Input data —
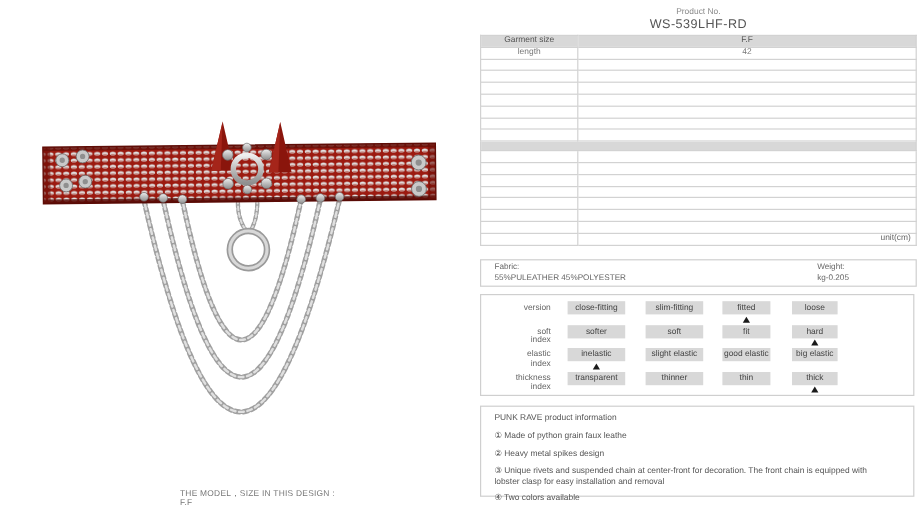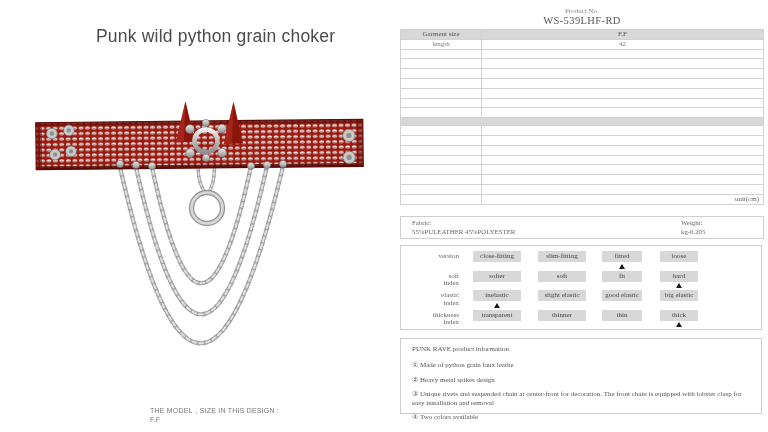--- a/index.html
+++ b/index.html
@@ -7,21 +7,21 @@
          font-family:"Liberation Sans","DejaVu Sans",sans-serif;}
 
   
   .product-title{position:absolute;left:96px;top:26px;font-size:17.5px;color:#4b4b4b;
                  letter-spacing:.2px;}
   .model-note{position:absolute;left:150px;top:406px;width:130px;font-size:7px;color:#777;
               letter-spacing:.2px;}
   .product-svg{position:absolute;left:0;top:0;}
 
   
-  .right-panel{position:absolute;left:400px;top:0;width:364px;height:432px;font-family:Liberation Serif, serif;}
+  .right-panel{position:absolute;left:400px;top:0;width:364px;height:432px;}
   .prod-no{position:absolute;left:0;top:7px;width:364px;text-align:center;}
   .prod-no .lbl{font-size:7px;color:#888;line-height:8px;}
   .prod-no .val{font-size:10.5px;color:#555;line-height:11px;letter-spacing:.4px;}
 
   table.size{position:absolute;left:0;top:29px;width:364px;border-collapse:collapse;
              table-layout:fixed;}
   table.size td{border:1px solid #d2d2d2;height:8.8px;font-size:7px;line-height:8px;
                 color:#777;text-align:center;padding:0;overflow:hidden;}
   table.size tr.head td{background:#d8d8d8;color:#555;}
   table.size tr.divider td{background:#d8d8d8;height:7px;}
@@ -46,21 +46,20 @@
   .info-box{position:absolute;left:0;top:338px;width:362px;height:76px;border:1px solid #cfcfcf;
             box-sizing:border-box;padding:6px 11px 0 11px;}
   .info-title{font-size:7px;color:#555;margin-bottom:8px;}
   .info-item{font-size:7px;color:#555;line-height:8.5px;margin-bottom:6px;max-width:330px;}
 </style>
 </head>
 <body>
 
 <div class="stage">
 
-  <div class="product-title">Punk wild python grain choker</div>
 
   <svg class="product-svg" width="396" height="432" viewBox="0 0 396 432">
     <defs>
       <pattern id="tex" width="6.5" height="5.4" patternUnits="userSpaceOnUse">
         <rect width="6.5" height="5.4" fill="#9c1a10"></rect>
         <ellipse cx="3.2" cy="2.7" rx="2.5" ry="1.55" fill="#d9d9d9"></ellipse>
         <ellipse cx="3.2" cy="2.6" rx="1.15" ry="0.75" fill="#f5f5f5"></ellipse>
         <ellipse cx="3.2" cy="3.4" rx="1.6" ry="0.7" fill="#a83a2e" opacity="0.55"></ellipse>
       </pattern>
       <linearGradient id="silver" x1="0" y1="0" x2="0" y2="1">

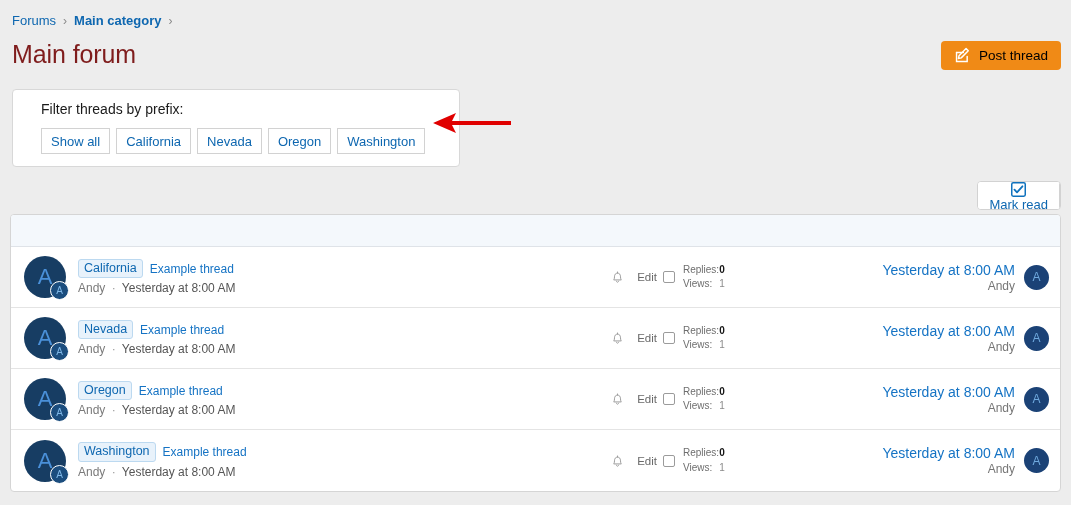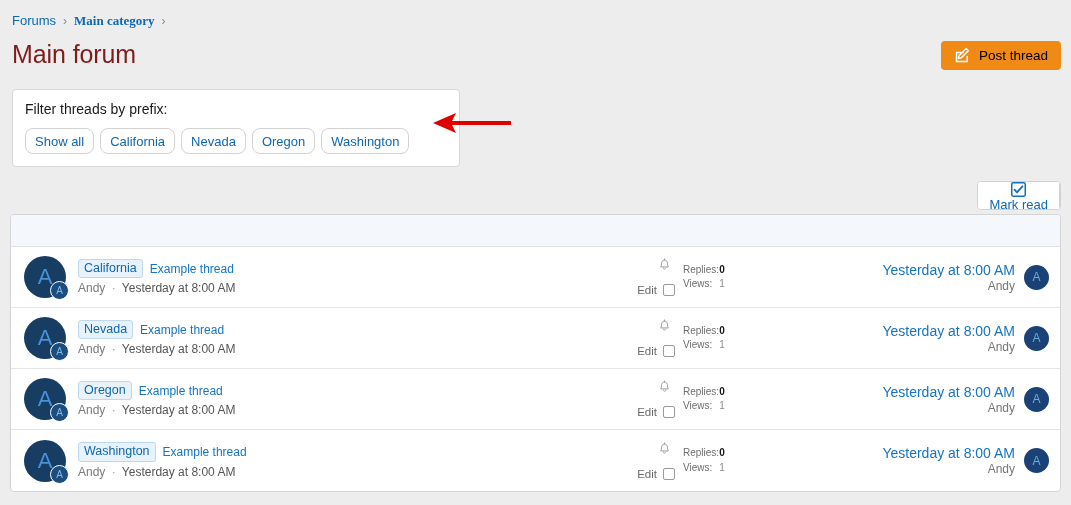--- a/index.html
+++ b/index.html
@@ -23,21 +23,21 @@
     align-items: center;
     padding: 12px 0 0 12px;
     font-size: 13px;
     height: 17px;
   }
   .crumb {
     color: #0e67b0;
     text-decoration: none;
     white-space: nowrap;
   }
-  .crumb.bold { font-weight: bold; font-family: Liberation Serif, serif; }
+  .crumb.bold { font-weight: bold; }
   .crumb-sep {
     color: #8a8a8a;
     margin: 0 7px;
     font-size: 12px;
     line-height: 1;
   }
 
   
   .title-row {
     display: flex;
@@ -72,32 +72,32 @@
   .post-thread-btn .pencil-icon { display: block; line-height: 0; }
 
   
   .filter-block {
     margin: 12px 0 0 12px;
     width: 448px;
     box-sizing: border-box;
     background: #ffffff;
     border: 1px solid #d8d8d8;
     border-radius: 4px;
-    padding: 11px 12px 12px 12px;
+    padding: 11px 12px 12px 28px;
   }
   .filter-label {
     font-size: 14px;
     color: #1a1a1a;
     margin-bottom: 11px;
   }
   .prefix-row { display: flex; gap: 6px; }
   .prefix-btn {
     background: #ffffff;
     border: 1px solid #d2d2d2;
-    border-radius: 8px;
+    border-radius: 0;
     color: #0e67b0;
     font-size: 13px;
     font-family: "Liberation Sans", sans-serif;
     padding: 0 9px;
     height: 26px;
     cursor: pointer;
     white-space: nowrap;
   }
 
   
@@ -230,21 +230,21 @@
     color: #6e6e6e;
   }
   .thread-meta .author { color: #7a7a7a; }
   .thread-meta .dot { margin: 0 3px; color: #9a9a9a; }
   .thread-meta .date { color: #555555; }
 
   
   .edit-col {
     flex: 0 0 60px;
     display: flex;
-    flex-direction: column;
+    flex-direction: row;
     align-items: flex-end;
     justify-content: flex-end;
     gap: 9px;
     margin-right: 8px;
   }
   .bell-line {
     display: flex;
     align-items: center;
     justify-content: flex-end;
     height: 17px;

Directions — Output the lines above verbatim, images excluded.

Result of this task —
--- a/index.html
+++ b/index.html
@@ -7,21 +7,21 @@
          font-family:"Liberation Sans","DejaVu Sans",sans-serif;}
 
   
   .product-title{position:absolute;left:96px;top:26px;font-size:17.5px;color:#4b4b4b;
                  letter-spacing:.2px;}
   .model-note{position:absolute;left:150px;top:406px;width:130px;font-size:7px;color:#777;
               letter-spacing:.2px;}
   .product-svg{position:absolute;left:0;top:0;}
 
   
-  .right-panel{position:absolute;left:400px;top:0;width:364px;height:432px;font-family:Liberation Serif, serif;}
+  .right-panel{position:absolute;left:400px;top:0;width:364px;height:432px;}
   .prod-no{position:absolute;left:0;top:7px;width:364px;text-align:center;}
   .prod-no .lbl{font-size:7px;color:#888;line-height:8px;}
   .prod-no .val{font-size:10.5px;color:#555;line-height:11px;letter-spacing:.4px;}
 
   table.size{position:absolute;left:0;top:29px;width:364px;border-collapse:collapse;
              table-layout:fixed;}
   table.size td{border:1px solid #d2d2d2;height:8.8px;font-size:7px;line-height:8px;
                 color:#777;text-align:center;padding:0;overflow:hidden;}
   table.size tr.head td{background:#d8d8d8;color:#555;}
   table.size tr.divider td{background:#d8d8d8;height:7px;}
@@ -46,21 +46,20 @@
   .info-box{position:absolute;left:0;top:338px;width:362px;height:76px;border:1px solid #cfcfcf;
             box-sizing:border-box;padding:6px 11px 0 11px;}
   .info-title{font-size:7px;color:#555;margin-bottom:8px;}
   .info-item{font-size:7px;color:#555;line-height:8.5px;margin-bottom:6px;max-width:330px;}
 </style>
 </head>
 <body>
 
 <div class="stage">
 
-  <div class="product-title">Punk wild python grain choker</div>
 
   <svg class="product-svg" width="396" height="432" viewBox="0 0 396 432">
     <defs>
       <pattern id="tex" width="6.5" height="5.4" patternUnits="userSpaceOnUse">
         <rect width="6.5" height="5.4" fill="#9c1a10"></rect>
         <ellipse cx="3.2" cy="2.7" rx="2.5" ry="1.55" fill="#d9d9d9"></ellipse>
         <ellipse cx="3.2" cy="2.6" rx="1.15" ry="0.75" fill="#f5f5f5"></ellipse>
         <ellipse cx="3.2" cy="3.4" rx="1.6" ry="0.7" fill="#a83a2e" opacity="0.55"></ellipse>
       </pattern>
       <linearGradient id="silver" x1="0" y1="0" x2="0" y2="1">

--- a/index.html
+++ b/index.html
@@ -23,21 +23,21 @@
     align-items: center;
     padding: 12px 0 0 12px;
     font-size: 13px;
     height: 17px;
   }
   .crumb {
     color: #0e67b0;
     text-decoration: none;
     white-space: nowrap;
   }
-  .crumb.bold { font-weight: bold; font-family: Liberation Serif, serif; }
+  .crumb.bold { font-weight: bold; }
   .crumb-sep {
     color: #8a8a8a;
     margin: 0 7px;
     font-size: 12px;
     line-height: 1;
   }
 
   
   .title-row {
     display: flex;
@@ -72,32 +72,32 @@
   .post-thread-btn .pencil-icon { display: block; line-height: 0; }
 
   
   .filter-block {
     margin: 12px 0 0 12px;
     width: 448px;
     box-sizing: border-box;
     background: #ffffff;
     border: 1px solid #d8d8d8;
     border-radius: 4px;
-    padding: 11px 12px 12px 12px;
+    padding: 11px 12px 12px 28px;
   }
   .filter-label {
     font-size: 14px;
     color: #1a1a1a;
     margin-bottom: 11px;
   }
   .prefix-row { display: flex; gap: 6px; }
   .prefix-btn {
     background: #ffffff;
     border: 1px solid #d2d2d2;
-    border-radius: 8px;
+    border-radius: 0;
     color: #0e67b0;
     font-size: 13px;
     font-family: "Liberation Sans", sans-serif;
     padding: 0 9px;
     height: 26px;
     cursor: pointer;
     white-space: nowrap;
   }
 
   
@@ -230,21 +230,21 @@
     color: #6e6e6e;
   }
   .thread-meta .author { color: #7a7a7a; }
   .thread-meta .dot { margin: 0 3px; color: #9a9a9a; }
   .thread-meta .date { color: #555555; }
 
   
   .edit-col {
     flex: 0 0 60px;
     display: flex;
-    flex-direction: column;
+    flex-direction: row;
     align-items: flex-end;
     justify-content: flex-end;
     gap: 9px;
     margin-right: 8px;
   }
   .bell-line {
     display: flex;
     align-items: center;
     justify-content: flex-end;
     height: 17px;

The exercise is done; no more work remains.